İngiltere-Türkiye maçı Lineker'ın ilk milli maçıydı. Sonra dünyanın en büyük golcülerinden biri oldu. O zaman 18 yaşlarındaydı. Savunmada Raşit Çetiner'le birlikte çift stoper oynuyorduk. Coşkun ağabey maçtan bir gün önce bizi çağırdı. İngiltere'nin iki forvet oyuncusunu tutmamızı söyledi. Biri Hateley ki, o zaman çok ünlüydü. Raşit ağabey zaten stoper oynayan bir futbolcu, ben stoper değilim ama. Takımımda libero oynayan bir futbolcuydum. Adam markajı falan pek yapmadım, yapamazdım da zaten. Bursalı Sedat da, o zaman Milli Takım kaptanıydı, libero oynayacaktı. 'Lineker denen genç bir çocuk var, onu hiç bilmiyoruz, yarın da zaten ilk defa oynayacak, onu sana vereyim, sen onunla baş edersin' dedi Coşkun ağabey. Meğerse adam sonradan dünyanın en büyük golcüsü olacakmış, ne bileyim. Çıktık, 5-0 kaybettik, gollerin üçünü o attı. Ben de iyi tutmuşum demek ki! Ondan sonra adam dünyanın en büyük golcüsü oldu.

Maç içerisinde "Lineker'ı gördünüz mü" diye sorduğunuz anlatılır hep. Bu hikâyenin aslı neydi?

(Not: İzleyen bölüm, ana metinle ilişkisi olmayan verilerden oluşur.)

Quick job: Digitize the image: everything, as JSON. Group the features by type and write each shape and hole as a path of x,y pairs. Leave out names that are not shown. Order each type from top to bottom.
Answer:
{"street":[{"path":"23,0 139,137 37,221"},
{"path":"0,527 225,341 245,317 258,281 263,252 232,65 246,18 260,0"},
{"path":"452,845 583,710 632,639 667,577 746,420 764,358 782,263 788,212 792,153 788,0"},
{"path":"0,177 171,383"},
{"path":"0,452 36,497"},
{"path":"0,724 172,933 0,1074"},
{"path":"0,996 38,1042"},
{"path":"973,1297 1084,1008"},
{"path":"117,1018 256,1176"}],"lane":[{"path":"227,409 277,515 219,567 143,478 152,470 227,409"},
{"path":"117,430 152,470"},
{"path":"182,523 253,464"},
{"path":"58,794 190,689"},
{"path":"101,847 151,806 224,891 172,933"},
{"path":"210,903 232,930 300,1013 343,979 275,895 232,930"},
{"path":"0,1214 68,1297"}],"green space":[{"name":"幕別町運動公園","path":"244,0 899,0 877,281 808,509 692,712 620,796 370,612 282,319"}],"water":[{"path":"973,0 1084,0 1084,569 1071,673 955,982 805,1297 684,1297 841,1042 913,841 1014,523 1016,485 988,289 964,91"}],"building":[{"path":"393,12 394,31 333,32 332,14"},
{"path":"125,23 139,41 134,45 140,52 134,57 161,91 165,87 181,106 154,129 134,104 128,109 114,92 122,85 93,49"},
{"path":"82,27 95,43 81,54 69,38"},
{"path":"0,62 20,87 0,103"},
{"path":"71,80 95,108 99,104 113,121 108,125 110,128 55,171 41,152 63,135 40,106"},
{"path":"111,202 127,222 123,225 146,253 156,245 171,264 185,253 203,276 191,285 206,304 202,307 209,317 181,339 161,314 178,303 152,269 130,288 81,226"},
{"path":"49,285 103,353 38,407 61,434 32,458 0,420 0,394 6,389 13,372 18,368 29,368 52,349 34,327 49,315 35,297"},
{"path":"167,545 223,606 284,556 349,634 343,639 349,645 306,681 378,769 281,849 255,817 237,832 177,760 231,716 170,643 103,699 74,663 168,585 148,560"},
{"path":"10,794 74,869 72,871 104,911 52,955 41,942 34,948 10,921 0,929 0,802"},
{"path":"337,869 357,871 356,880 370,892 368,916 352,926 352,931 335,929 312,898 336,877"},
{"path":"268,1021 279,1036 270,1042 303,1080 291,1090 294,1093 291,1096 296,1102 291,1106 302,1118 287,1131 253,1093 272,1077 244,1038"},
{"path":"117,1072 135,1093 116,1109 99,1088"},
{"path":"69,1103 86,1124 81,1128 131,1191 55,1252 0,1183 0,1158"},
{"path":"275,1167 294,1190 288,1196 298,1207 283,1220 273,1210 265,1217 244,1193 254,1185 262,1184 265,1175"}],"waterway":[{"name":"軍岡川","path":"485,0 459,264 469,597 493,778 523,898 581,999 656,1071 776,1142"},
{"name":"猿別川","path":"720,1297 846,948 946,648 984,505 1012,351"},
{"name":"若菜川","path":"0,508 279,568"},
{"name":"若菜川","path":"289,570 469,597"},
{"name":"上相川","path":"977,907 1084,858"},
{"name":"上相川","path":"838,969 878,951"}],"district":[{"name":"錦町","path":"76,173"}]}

Olayları hayal meyal hatırlıyorum. Maç içerisinde dağılmıştık, baskı altındaydık. Ha bire gol yiyoruz, bir de benim tuttuğum adam atıyor. Onu tutmak için mücadele veriyorum, o ara yoruldum herhalde. Kornerde adam paylaşıyoruz, ben artık kimseye bakmıyorum, takılmışım Lineker'ın peşine. Zaten adam adama oynadığım için beni başka hiçbir şey ilgilendirmiyor. Kornerde ceza sahası içerisinde karambol oluştu. Ben bunu o ara kaybettim. Daha doğrusu markajımdan kurtuldu. Orada Raşit ağabeyle karşılaşmışız, ona sormuşum. Bana bunu maç sonrası anlatıyorlar. Raşit ağabeye sormuşum 'Ya, Lineker'ı gördünüz mü, nerede bu herif?' diye, o da 'Arkalara gitti' demiş. Böyle olmuşsa eğer gerçekten komik. Maç bitti, forma değiştireceğiz, ben de maç içerisinde Lineker'a giderek 'Formamızı değiştirelim' dedim. Adam maçtan sonra gündeme geldi, bütün kameralar adamın başına toplandı. Adamı şöhret yaptım bir yerde. Ben onu iyi tutsam, gol atamasa kameralar ona gider miydi? O da bana 'Bekle, röportaj yapıyorum, formayı sonra alırsın' dedi. Soyunma odasına gittim. Arkadaşlara 'Görüyor musunuz, herifi dünya futboluna kazandırdım, bana bekle diyor' dedim. O maçtan sonra adam dünya kupalarında, Avrupa kupalarında gol attı, ismi duyuldukça Fenerbahçe'de arkadaşlar 'Seninki gene Arjantin'e atmış' diye bana takılıyorlardı. O gün ben iyi oynasam belki de adamın futbol dünyasında böyle bir yeri olmayacaktı. Boş adam değil, ama hayırsız.